* **What the task asks**: Pictures aside, write out the data exactly as it reads.

* **Records for the task**:
+===+

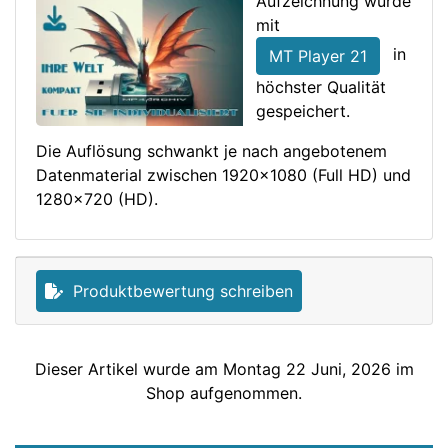
Aufzeichnung wurde
mit
in
MT Player 21
höchster Qualität
gespeichert.
Die Auflösung schwankt je nach angebotenem
Datenmaterial zwischen 1920x1080 (Full HD) und
1280x720 (HD).
Produktbewertung schreiben
Dieser Artikel wurde am Montag 22 Juni, 2026 im
Shop aufgenommen.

+===+

* **Response**:
Aufzeichnung wurde
mit
in
MT Player 21
höchster Qualität
gespeichert.
Die Auflösung schwankt je nach angebotenem
Datenmaterial zwischen 1920x1080 (Full HD) und
1280x720 (HD).
Produktbewertung schreiben
Dieser Artikel wurde am Montag 22 Juni, 2026 im
Shop aufgenommen.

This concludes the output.